* Written task: Scan the entries below. Return every line that includes "input".

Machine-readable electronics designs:

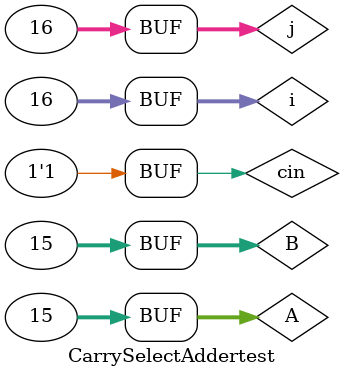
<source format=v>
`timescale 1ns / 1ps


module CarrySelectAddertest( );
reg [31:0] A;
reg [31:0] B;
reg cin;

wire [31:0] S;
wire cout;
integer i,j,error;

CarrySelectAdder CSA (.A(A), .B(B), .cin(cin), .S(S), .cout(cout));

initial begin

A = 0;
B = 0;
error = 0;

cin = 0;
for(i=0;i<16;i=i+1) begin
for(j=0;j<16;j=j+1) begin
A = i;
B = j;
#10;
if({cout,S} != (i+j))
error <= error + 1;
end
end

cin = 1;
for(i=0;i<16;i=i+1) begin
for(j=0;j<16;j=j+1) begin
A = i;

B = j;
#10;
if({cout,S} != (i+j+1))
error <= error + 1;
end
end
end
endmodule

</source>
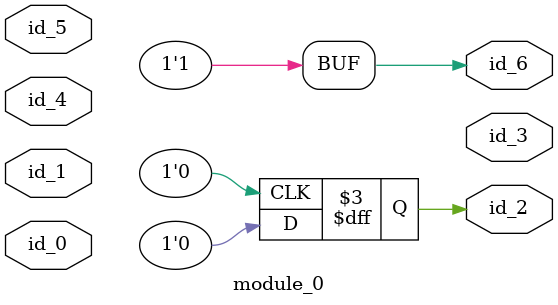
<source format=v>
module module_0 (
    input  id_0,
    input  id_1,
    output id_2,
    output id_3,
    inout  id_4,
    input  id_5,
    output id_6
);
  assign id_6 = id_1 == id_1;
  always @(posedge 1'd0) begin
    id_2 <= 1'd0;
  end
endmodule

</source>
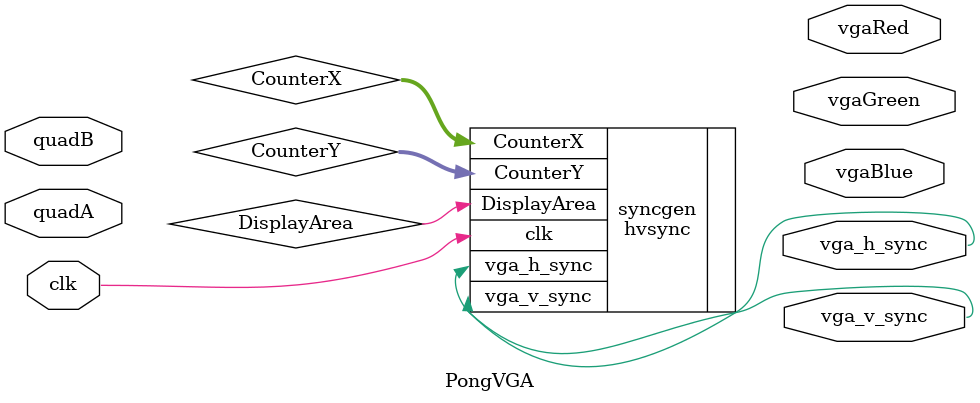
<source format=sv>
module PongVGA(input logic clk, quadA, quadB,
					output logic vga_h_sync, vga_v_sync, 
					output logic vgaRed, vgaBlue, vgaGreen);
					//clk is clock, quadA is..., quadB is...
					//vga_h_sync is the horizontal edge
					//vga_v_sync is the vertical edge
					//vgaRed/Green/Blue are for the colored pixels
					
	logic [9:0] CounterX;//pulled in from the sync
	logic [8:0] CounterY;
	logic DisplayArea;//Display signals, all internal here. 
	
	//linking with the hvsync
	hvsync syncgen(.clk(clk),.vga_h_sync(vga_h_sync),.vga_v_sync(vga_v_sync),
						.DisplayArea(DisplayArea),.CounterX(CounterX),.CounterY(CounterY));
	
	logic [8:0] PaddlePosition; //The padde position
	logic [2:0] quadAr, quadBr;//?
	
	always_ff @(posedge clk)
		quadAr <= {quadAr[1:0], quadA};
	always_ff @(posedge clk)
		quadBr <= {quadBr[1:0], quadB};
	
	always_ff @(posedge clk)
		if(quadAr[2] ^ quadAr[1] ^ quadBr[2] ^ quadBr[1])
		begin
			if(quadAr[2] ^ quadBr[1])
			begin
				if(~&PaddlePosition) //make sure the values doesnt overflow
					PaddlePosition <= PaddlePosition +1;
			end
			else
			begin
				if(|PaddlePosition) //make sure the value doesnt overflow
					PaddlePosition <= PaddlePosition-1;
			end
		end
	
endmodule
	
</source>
==
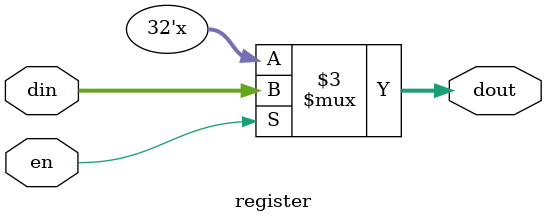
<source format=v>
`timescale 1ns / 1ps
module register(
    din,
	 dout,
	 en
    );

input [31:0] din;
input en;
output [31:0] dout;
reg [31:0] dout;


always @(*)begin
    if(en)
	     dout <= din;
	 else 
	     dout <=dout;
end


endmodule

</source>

* Answer for this exercise:
    input  id_0,
    input  id_1,
    input  id_5,
module PongVGA(input logic clk, quadA, quadB,
input [31:0] din;
input en;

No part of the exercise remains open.